The director of a recently commended documentary based on the words and music of David Bowie expresses his gratitude for the singer for teaching him how to live after undergoing a heart attack in his late forties. 

Brett Morgan, director of Moonage Daydream – a film that spans more than two hours and features interviews with Bowie as well as his performances – says that his own life was “out of control” when he started venturing on the film in January 2017, nearly a year following the British musician’s death. 

“One of the greatest legacies anyone can have is to continue to inspire when we’re no longer here, and David does exactly that,” Morgen said in an interview with BBC. 

“David Bowie changed my life. I first came to him as I became a teenager, and his impact was tremendous. Then, just as I started working on this film, I suffered a massive heart attack. I flatlined for three minutes and was in a coma.

“My life was out of control, and I was entirely work-obsessed. I put all my ego into my work, and I’m the father of three kids. When you have an experience like that, you think, what’s been the message of my life? Work hard and die in your 40s…” 

He further says, “I needed to learn how to live again, and that’s when David Bowie really came back into my life at the age of 47.” 

Morgen, the person who made the 2015 film Cobain: Montage of Heck about Kurt Cobain’s life and death in Nirvana, released the new movie this week at Cannes Film Festival – and danced on the red carpet to Bowie’s music.

Moonage Daydream is the first-ever documentary authorized by David Bowie’s estate. First, it reveals the unseen clip of Bowie, counting concert footage from Earl’s Court, London, in 1978, where thrilled fans can be seen scurrying into the arena. Then, Bowie performs Heroes on stage. 

“We were the first people to be able to access that material, and that was a true revelation,” Morgen states, further saying that he scanned through nearly five million Bowie “assets” for the five years of creating the film. 

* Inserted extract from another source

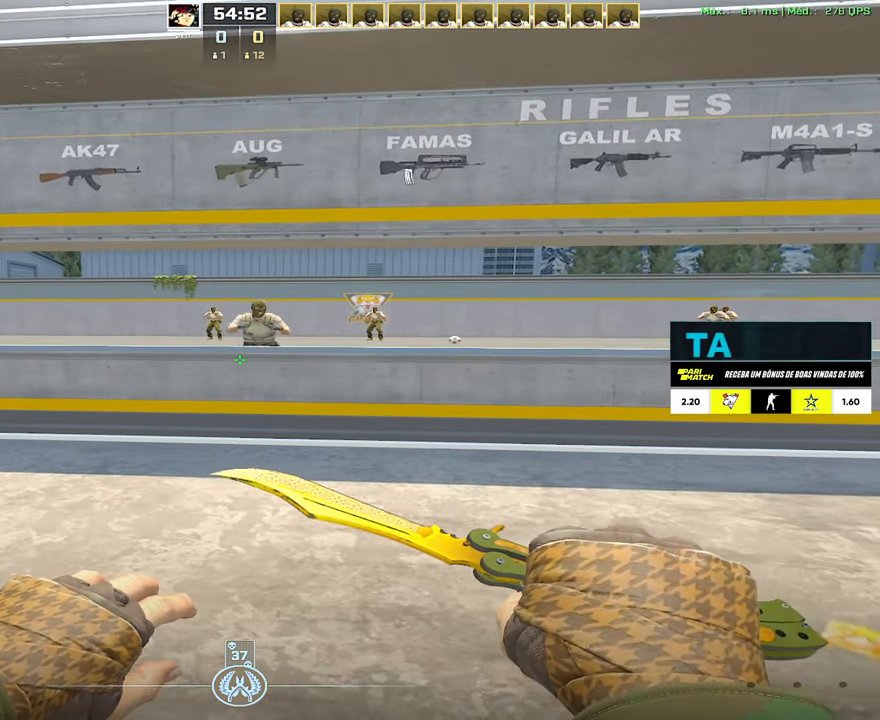
{"keys": [], "mouse": [], "events": []}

“My personal favorite moment in the process was finding material of the 1975 Soul tour [which] I didn’t know was in existence,” he continues. “But I want to be more than the sum of its parts of the footage.” 

The documentary traces the singer’s life in East Asia and Berlin, highlighting his artistic interests. It also focuses on how he wanted to make himself “uncomfortable” while living.

“He just wanted to make the most out of every day and recognized that feeling comfortable is a falsehood,” Morgen spells out. “If it’s easy, why do it? So once Bowie mastered something, he moved on.”